• _Goal of the exercise_: Find every line in the records that contains the word "router" and copy each one.

• _Dataset entries_:
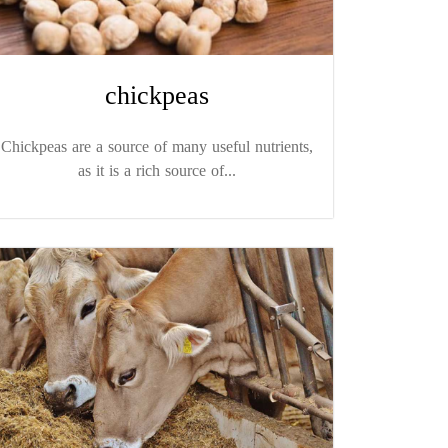
chickpeas
Chickpeas are a source of many useful nutrients,
as it is a rich source of...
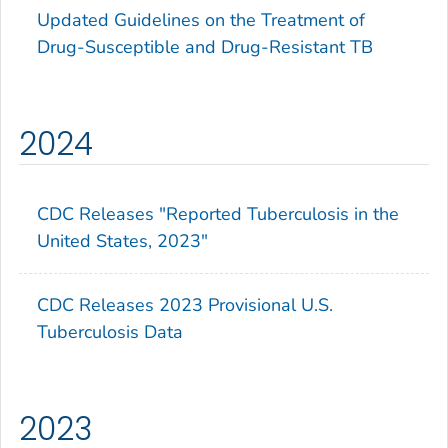
Updated Guidelines on the Treatment of
Drug-Susceptible and Drug-Resistant TB
2024
CDC Releases "Reported Tuberculosis in the
United States, 2023"
CDC Releases 2023 Provisional U.S.
Tuberculosis Data
2023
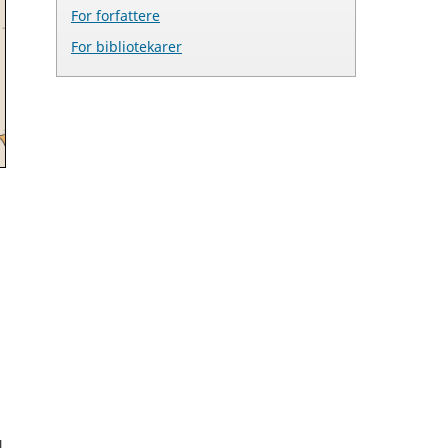
For forfattere
For bibliotekarer
l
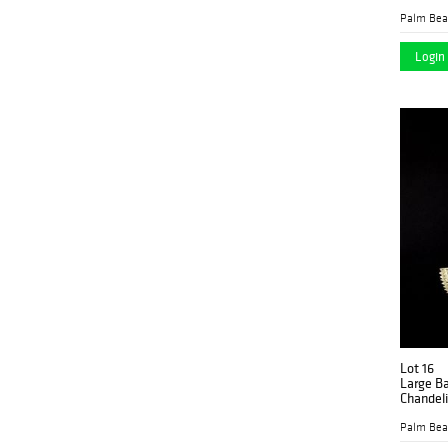
Login 
Lot 16
Large Ba
Chandeli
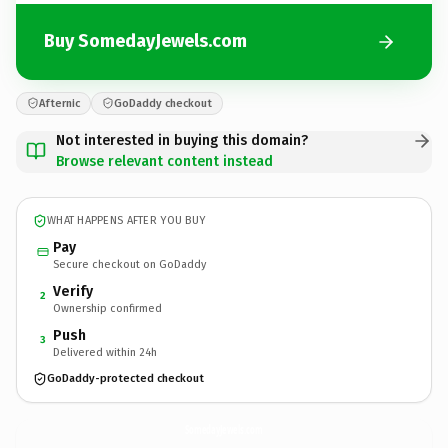
Buy SomedayJewels.com
Afternic
GoDaddy checkout
Not interested in buying this domain?
Browse relevant content instead
WHAT HAPPENS AFTER YOU BUY
Pay
Secure checkout on GoDaddy
Verify
2
Ownership confirmed
Push
3
Delivered within 24h
GoDaddy-protected checkout
SomedayJewels.
com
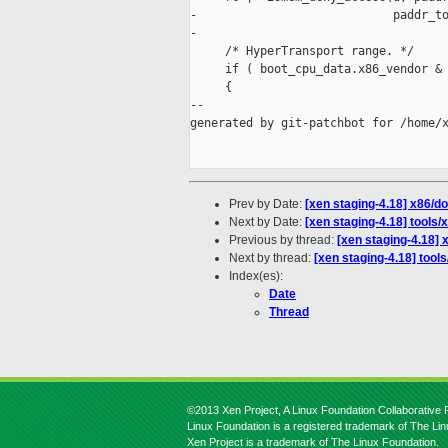
-                            paddr_to
-                                    
     /* HyperTransport range. */

     if ( boot_cpu_data.x86_vendor & 
     {

--

generated by git-patchbot for /home/x
Prev by Date:
[xen staging-4.18] x86/
Next by Date:
[xen staging-4.18] tools/x
Previous by thread:
[xen staging-4.18]
Next by thread:
[xen staging-4.18] tools
Index(es):
Date
Thread
©2013 Xen Project, A Linux Foundation Collaborative P
Linux Foundation is a registered trademark of The Li
Xen Project is a trademark of The Linux Foundation.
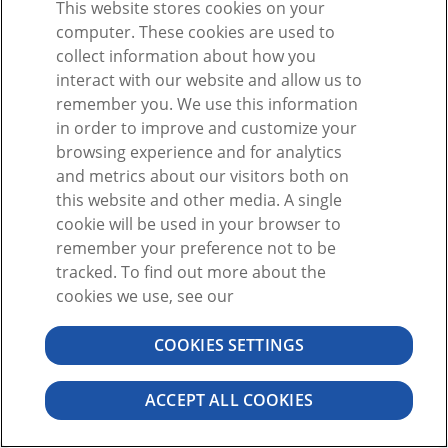
This website stores cookies on your
O
computer. These cookies are used to
collect information about how you
interact with our website and allow us to
remember you. We use this information
in order to improve and customize your
browsing experience and for analytics
¿No tiene una cuenta?
Registrarse
and metrics about our visitors both on
¿Olvidó la contraseña?
this website and other media. A single
cookie will be used in your browser to
remember your preference not to be
tracked. To find out more about the
cookies we use, see our
COOKIES SETTINGS
©2026 VISIBLE BODY. RESERVADOS TODOS LOS DERECHOS.
CONTRATO DE USUARIO
PRIVACIDAD
PERMISOS
ACCEPT ALL COOKIES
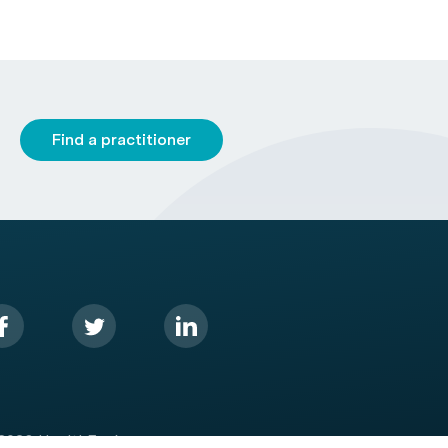
Find a practitioner
2026 HealthEngine.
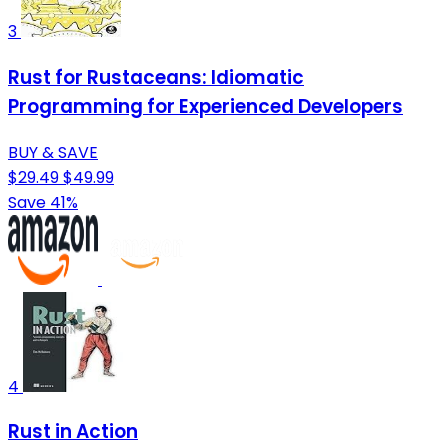
3
Rust for Rustaceans: Idiomatic
Programming for Experienced Developers
BUY & SAVE
$29.49
$49.99
Save 41%
4
Rust in Action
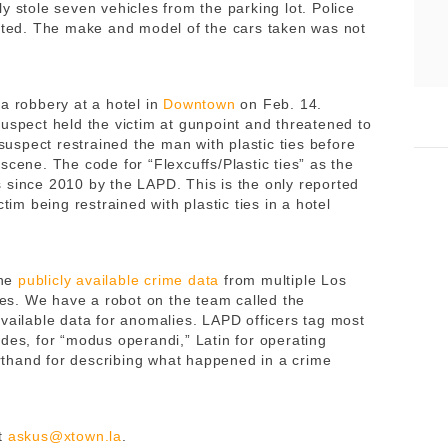
y stole seven vehicles from the parking lot. Police
lated. The make and model of the cars taken was not
a robbery at a hotel in
Downtown
on Feb. 14.
uspect held the victim at gunpoint and threatened to
 suspect restrained the man with plastic ties before
scene. The code for “Flexcuffs/Plastic ties” as the
 since 2010 by the LAPD. This is the only reported
tim being restrained with plastic ties in a hotel
ne
publicly available crime data
from multiple Los
s. We have a robot on the team called the
available data for anomalies. LAPD officers tag most
des, for “modus operandi,” Latin for operating
thand for describing what happened in a crime
t
askus@xtown.la
.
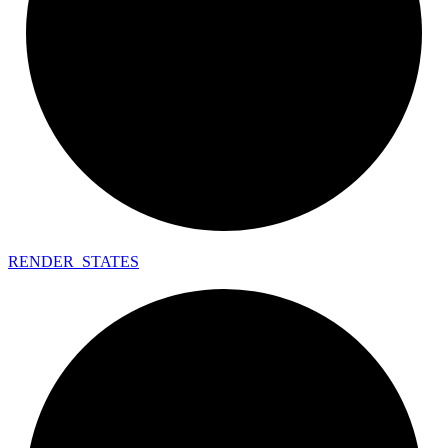
RENDER_
STATES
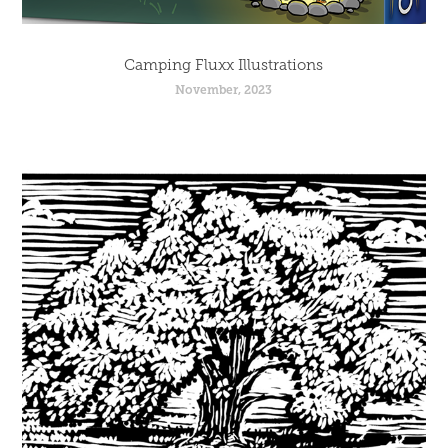
Camping Fluxx Illustrations
November, 2023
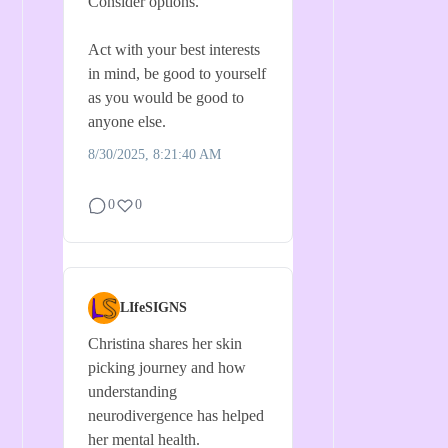
Consider options.
Act with your best interests
in mind, be good to yourself
as you would be good to
anyone else.
8/30/2025, 8:21:40 AM
0
0
LIfeSIGNS
Christina shares her skin
picking journey and how
understanding
neurodivergence has helped
her mental health.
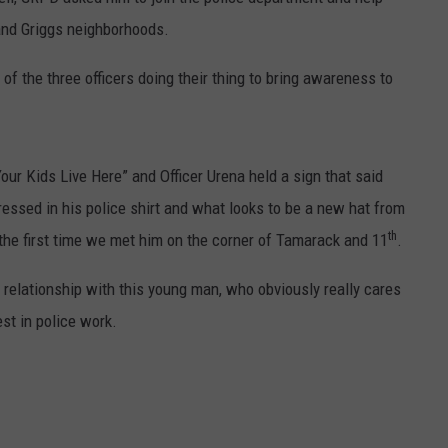
and Griggs neighborhoods.
of the three officers doing their thing to bring awareness to
Your Kids Live Here” and Officer Urena held a sign that said
essed in his police shirt and what looks to be a new hat from
th
 the first time we met him on the corner of Tamarack and 11
.
a relationship with this young man, who obviously really cares
st in police work.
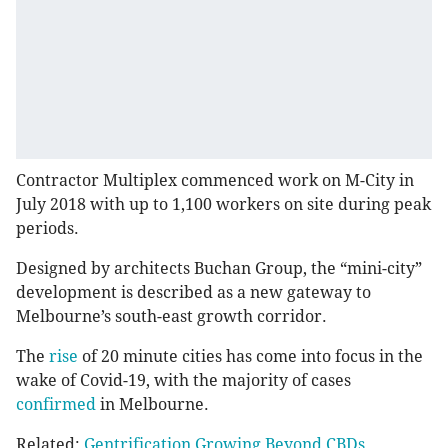
Contractor Multiplex commenced work on M-City in
July 2018 with up to 1,100 workers on site during peak
periods.
Designed by architects Buchan Group, the “mini-city”
development is described as a new gateway to
Melbourne’s south-east growth corridor.
The
rise
of 20 minute cities has come into focus in the
wake of Covid-19, with the majority of cases
confirmed
in Melbourne.
Related:
Gentrification Growing Beyond CBDs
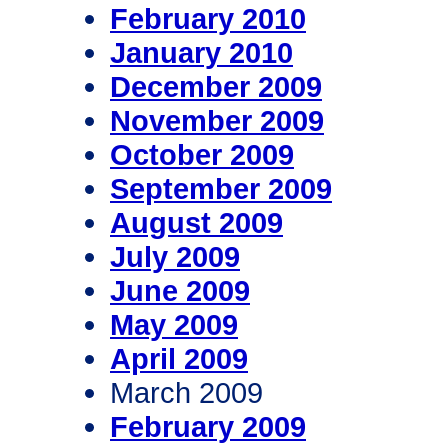
February 2010
January 2010
December 2009
November 2009
October 2009
September 2009
August 2009
July 2009
June 2009
May 2009
April 2009
March 2009
February 2009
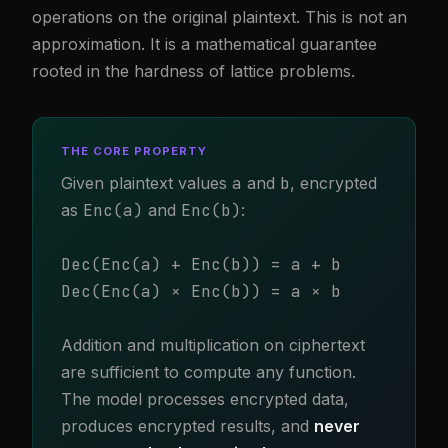
operations on the original plaintext. This is not an
approximation. It is a mathematical guarantee
rooted in the hardness of lattice problems.
THE CORE PROPERTY
Given plaintext values
a
and
b
, encrypted
as
Enc(a)
and
Enc(b)
:
Dec(Enc(a) + Enc(b)) = a + b
Dec(Enc(a) × Enc(b)) = a × b
Addition and multiplication on ciphertext
are sufficient to compute any function.
The model processes encrypted data,
produces encrypted results, and
never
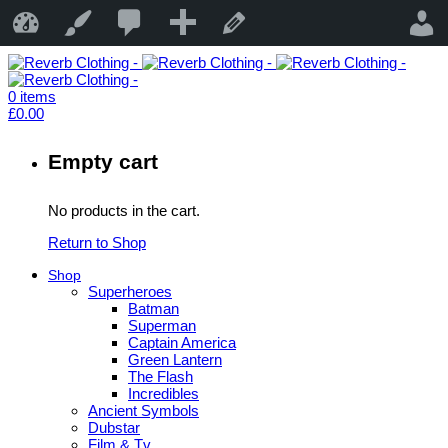
19
New
Reverb Clothing
Customise
Edit Page
0
items
£
0.00
Empty cart
No products in the cart.
Return to Shop
Shop
Superheroes
Batman
Superman
Captain America
Green Lantern
The Flash
Incredibles
Ancient Symbols
Dubstar
Film & Tv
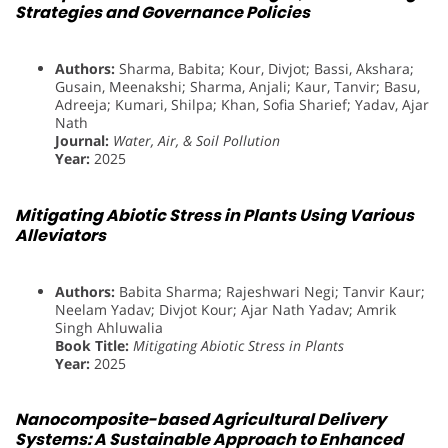
Strategies and Governance Policies
Authors:
Sharma, Babita; Kour, Divjot; Bassi, Akshara;
Gusain, Meenakshi; Sharma, Anjali; Kaur, Tanvir; Basu,
Adreeja; Kumari, Shilpa; Khan, Sofia Sharief; Yadav, Ajar
Nath
Journal:
Water, Air, & Soil Pollution
Year:
2025
Mitigating Abiotic Stress in Plants Using Various
Alleviators
Authors:
Babita Sharma; Rajeshwari Negi; Tanvir Kaur;
Neelam Yadav; Divjot Kour; Ajar Nath Yadav; Amrik
Singh Ahluwalia
Book Title:
Mitigating Abiotic Stress in Plants
Year:
2025
Nanocomposite-based Agricultural Delivery
Systems: A Sustainable Approach to Enhanced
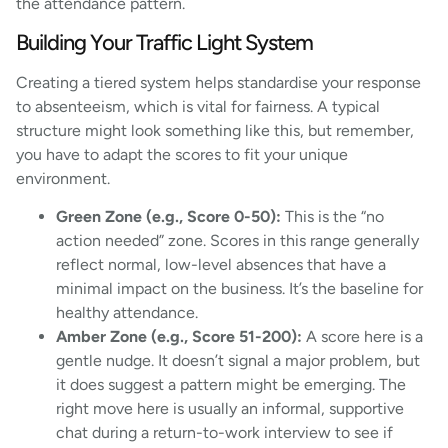
the attendance pattern.
Building Your Traffic Light System
Creating a tiered system helps standardise your response
to absenteeism, which is vital for fairness. A typical
structure might look something like this, but remember,
you have to adapt the scores to fit your unique
environment.
Green Zone (e.g., Score 0-50):
This is the “no
action needed” zone. Scores in this range generally
reflect normal, low-level absences that have a
minimal impact on the business. It’s the baseline for
healthy attendance.
Amber Zone (e.g., Score 51-200):
A score here is a
gentle nudge. It doesn’t signal a major problem, but
it does suggest a pattern might be emerging. The
right move here is usually an informal, supportive
chat during a return-to-work interview to see if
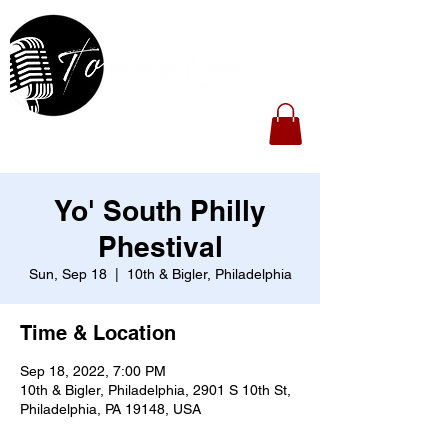
Yo' South Philly
Phestival
Sun, Sep 18
  |  
10th & Bigler, Philadelphia
Time & Location
Sep 18, 2022, 7:00 PM
10th & Bigler, Philadelphia, 2901 S 10th St,
Philadelphia, PA 19148, USA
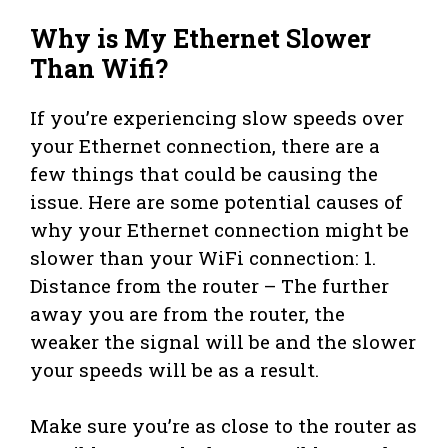
Why is My Ethernet Slower
Than Wifi?
If you’re experiencing slow speeds over
your Ethernet connection, there are a
few things that could be causing the
issue. Here are some potential causes of
why your Ethernet connection might be
slower than your WiFi connection: 1.
Distance from the router – The further
away you are from the router, the
weaker the signal will be and the slower
your speeds will be as a result.
Make sure you’re as close to the router as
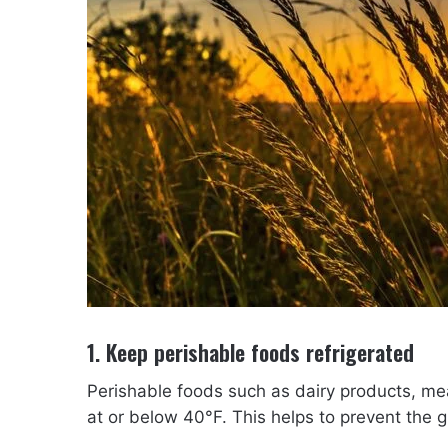
1. Keep perishable foods refrigerated
Perishable foods such as dairy products, mea
at or below 40°F. This helps to prevent the 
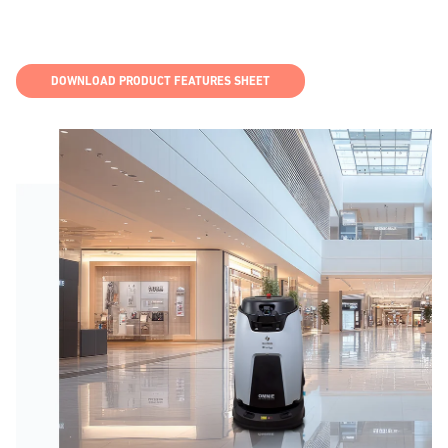
DOWNLOAD PRODUCT FEATURES SHEET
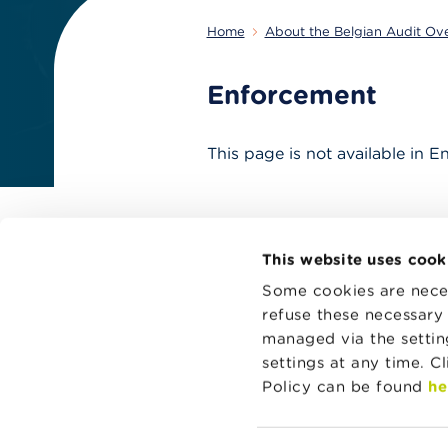
Home
About the Belgian Audit Ov
Enforcement
This page is not available in E
This website uses cook
Some cookies are neces
refuse these necessary 
managed via the setti
settings at any time. C
Aud
Policy can be found
he
Use
inf
Aud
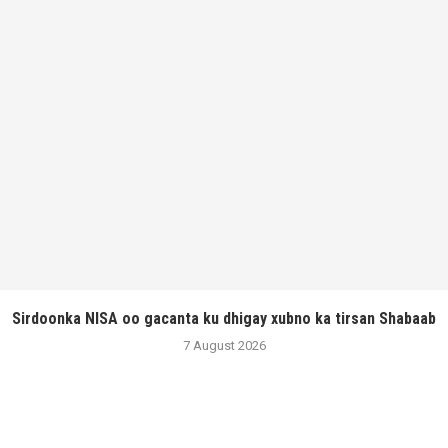
Sirdoonka NISA oo gacanta ku dhigay xubno ka tirsan Shabaab
7 August 2026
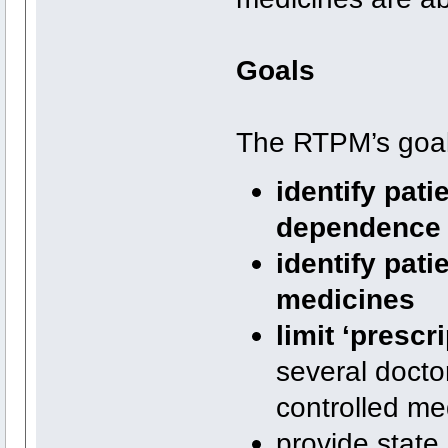
Goals
The RTPM’s goal
identify pati
dependence o
identify pat
medicines
limit ‘prescr
several docto
controlled me
provide state 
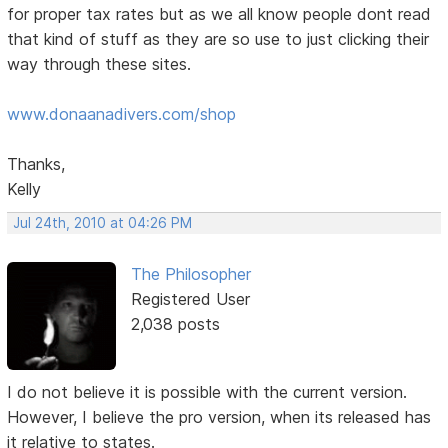
for proper tax rates but as we all know people dont read
that kind of stuff as they are so use to just clicking their
way through these sites.
www.donaanadivers.com/shop
Thanks,
Kelly
Jul 24th, 2010 at 04:26 PM
The Philosopher
Registered User
2,038 posts
I do not believe it is possible with the current version.
However, I believe the pro version, when its released has
it relative to states.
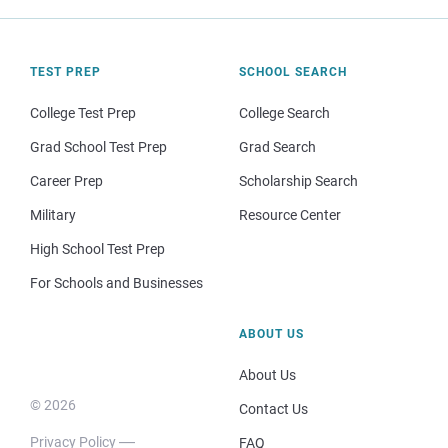
TEST PREP
SCHOOL SEARCH
College Test Prep
College Search
Grad School Test Prep
Grad Search
Career Prep
Scholarship Search
Military
Resource Center
High School Test Prep
For Schools and Businesses
ABOUT US
About Us
© 2026
Contact Us
Privacy Policy
FAQ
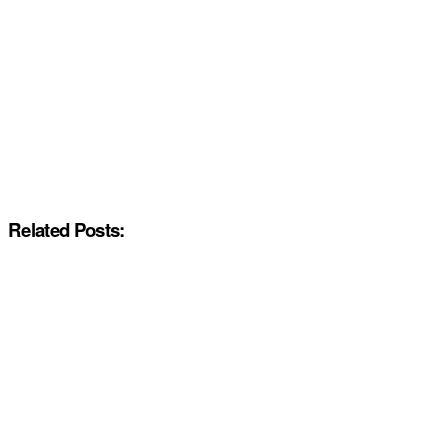
Related Posts:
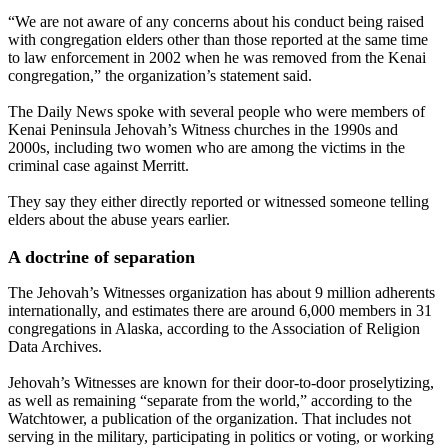
“We are not aware of any concerns about his conduct being raised
with congregation elders other than those reported at the same time
to law enforcement in 2002 when he was removed from the Kenai
congregation,” the organization’s statement said.
The Daily News spoke with several people who were members of
Kenai Peninsula Jehovah’s Witness churches in the 1990s and
2000s, including two women who are among the victims in the
criminal case against Merritt.
They say they either directly reported or witnessed someone telling
elders about the abuse years earlier.
A doctrine of separation
The Jehovah’s Witnesses organization has about 9 million adherents
internationally, and estimates there are around 6,000 members in 31
congregations in Alaska, according to the Association of Religion
Data Archives.
Jehovah’s Witnesses are known for their door-to-door proselytizing,
as well as remaining “separate from the world,” according to the
Watchtower, a publication of the organization. That includes not
serving in the military, participating in politics or voting, or working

• _Solution to this task_:
Distance from the router – The further
away you are from the router, the
Make sure you’re as close to the router as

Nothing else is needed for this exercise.